Grocery prices have also declined over the past year, in categories such as ham, frozen fish, eggs, milk, cheese, citrus fruits, coffee and potatoes. Notably, consumers have seen apple prices fall 12.7% in the past year amid burgeoning supply.

Each food item has their own idiosyncratic supply-and-demand dynamics that influence prices, said Mark Zandi, chief economist at Moody’s Analytics.

Broadly, though, “American consumers are getting much better at shopping and buying things where they’re getting a price break,” he said.
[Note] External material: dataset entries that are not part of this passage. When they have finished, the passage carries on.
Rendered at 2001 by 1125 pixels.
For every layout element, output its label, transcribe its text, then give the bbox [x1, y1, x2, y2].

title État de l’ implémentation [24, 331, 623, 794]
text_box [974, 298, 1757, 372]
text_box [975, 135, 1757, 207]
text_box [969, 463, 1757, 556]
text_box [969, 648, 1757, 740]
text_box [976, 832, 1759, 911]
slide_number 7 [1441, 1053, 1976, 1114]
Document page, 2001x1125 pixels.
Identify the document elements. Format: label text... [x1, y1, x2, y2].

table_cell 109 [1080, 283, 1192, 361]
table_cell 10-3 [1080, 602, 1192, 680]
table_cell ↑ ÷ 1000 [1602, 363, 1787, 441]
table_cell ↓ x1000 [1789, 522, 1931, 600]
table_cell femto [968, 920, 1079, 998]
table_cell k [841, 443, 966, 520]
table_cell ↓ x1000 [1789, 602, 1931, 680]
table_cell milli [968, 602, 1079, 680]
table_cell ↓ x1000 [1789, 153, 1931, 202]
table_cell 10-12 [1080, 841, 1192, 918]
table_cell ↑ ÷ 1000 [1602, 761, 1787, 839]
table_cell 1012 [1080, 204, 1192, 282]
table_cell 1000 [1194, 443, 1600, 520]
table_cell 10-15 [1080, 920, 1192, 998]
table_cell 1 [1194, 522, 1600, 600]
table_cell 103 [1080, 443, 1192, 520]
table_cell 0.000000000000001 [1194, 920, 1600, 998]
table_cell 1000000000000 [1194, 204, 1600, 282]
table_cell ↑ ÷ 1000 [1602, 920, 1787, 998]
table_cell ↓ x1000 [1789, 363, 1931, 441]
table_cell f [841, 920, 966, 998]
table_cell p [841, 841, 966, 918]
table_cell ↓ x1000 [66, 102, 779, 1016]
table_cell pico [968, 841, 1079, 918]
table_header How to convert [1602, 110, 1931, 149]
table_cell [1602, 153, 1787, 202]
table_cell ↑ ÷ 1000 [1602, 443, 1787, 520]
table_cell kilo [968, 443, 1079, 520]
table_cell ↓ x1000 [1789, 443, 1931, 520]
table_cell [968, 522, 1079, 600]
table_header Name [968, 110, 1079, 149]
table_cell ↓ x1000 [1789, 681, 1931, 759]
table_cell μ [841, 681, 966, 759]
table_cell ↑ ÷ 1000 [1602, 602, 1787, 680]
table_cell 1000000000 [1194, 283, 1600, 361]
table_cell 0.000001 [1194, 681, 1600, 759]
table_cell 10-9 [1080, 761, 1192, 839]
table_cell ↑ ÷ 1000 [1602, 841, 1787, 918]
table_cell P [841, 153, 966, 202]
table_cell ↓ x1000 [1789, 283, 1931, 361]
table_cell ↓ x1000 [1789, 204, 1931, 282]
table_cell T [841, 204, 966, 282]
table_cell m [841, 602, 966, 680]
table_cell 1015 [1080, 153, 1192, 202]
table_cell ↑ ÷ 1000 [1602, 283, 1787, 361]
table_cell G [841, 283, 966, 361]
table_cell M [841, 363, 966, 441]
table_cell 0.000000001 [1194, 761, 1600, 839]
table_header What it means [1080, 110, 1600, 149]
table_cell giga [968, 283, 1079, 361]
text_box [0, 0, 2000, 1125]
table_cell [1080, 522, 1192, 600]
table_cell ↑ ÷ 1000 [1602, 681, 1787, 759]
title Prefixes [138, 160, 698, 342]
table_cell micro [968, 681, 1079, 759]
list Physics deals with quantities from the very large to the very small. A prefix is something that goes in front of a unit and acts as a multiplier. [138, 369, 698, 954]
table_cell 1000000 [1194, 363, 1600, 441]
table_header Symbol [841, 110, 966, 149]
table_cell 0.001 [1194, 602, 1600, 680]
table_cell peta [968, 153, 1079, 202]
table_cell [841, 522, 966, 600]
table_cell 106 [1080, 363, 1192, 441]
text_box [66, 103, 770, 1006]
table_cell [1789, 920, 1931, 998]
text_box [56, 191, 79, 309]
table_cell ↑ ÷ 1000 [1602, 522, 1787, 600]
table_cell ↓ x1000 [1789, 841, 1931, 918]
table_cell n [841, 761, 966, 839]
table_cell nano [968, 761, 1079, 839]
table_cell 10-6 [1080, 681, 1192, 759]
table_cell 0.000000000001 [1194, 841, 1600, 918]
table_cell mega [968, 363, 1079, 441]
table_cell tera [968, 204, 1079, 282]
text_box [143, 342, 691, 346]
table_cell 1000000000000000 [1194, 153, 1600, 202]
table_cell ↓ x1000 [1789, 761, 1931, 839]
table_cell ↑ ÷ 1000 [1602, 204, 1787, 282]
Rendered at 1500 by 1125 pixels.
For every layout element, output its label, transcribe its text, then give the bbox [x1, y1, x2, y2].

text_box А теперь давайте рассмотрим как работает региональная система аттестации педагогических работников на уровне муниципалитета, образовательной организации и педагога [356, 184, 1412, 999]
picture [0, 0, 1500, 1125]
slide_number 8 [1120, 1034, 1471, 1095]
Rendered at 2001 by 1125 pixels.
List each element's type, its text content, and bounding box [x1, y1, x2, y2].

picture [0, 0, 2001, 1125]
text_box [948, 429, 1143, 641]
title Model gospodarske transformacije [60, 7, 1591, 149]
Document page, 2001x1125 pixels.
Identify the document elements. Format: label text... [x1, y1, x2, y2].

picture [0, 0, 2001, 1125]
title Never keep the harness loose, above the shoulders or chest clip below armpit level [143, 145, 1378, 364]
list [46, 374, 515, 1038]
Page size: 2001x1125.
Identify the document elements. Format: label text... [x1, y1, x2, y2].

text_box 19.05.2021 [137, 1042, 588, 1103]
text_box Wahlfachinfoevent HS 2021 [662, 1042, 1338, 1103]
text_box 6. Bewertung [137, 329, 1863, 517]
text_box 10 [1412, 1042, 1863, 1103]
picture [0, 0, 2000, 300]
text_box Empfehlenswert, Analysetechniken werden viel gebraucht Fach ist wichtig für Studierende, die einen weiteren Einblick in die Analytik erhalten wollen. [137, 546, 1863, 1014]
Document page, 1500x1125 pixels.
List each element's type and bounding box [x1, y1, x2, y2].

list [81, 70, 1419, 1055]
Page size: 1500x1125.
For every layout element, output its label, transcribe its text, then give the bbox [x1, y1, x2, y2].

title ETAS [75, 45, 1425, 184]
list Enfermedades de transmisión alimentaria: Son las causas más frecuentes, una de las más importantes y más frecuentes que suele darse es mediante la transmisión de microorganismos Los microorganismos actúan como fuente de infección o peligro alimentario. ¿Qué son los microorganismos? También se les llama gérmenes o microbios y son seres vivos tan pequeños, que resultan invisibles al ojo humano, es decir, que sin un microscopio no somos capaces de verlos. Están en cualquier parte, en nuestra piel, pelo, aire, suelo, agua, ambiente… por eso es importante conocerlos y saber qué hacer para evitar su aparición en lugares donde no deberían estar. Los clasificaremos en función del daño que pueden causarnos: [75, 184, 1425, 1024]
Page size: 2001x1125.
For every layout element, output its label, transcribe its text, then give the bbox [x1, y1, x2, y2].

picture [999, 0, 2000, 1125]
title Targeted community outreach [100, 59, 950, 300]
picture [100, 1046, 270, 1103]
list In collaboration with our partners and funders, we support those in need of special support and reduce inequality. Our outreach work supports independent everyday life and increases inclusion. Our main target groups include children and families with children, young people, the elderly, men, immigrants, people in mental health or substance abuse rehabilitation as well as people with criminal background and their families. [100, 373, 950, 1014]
“Grocery stores have to respond to the price sensitivity,” he added.

Meanwhile, inflation on the services side of the U.S. economy has proven “more buoyant” than that of goods, Zandi said.

Relatively strong wage growth has played a big role, since services jobs tend to be more labor intensive, economists said.

However, travel costs — which are part of the services side of the economy — have bucked that trend. Airfare, hotel and rental car prices have declined by 5.8%, 0.4% and 10.1%, respectively, since April 2023, for example.

Airlines have increased the volume of available seats for travelers by flying larger planes on domestic routes, which has helped push down prices, for example, according to Hayley Berg, lead economist at travel site Hopper.

There’s also been “quite a large correction” in the price of jet fuel, said Capital Economics’ Brown. Such fuel is a key input cost for airlines.

Elsewhere, some deflationary dynamics may happen only on paper.

For example, in the CPI data, the Bureau of Labor Statistics controls for quality improvements over time. Electronics such as televisions, cellphones and computers continually get better, meaning consumers generally get more for the same amount of money.

That shows up as a price decline in the CPI data.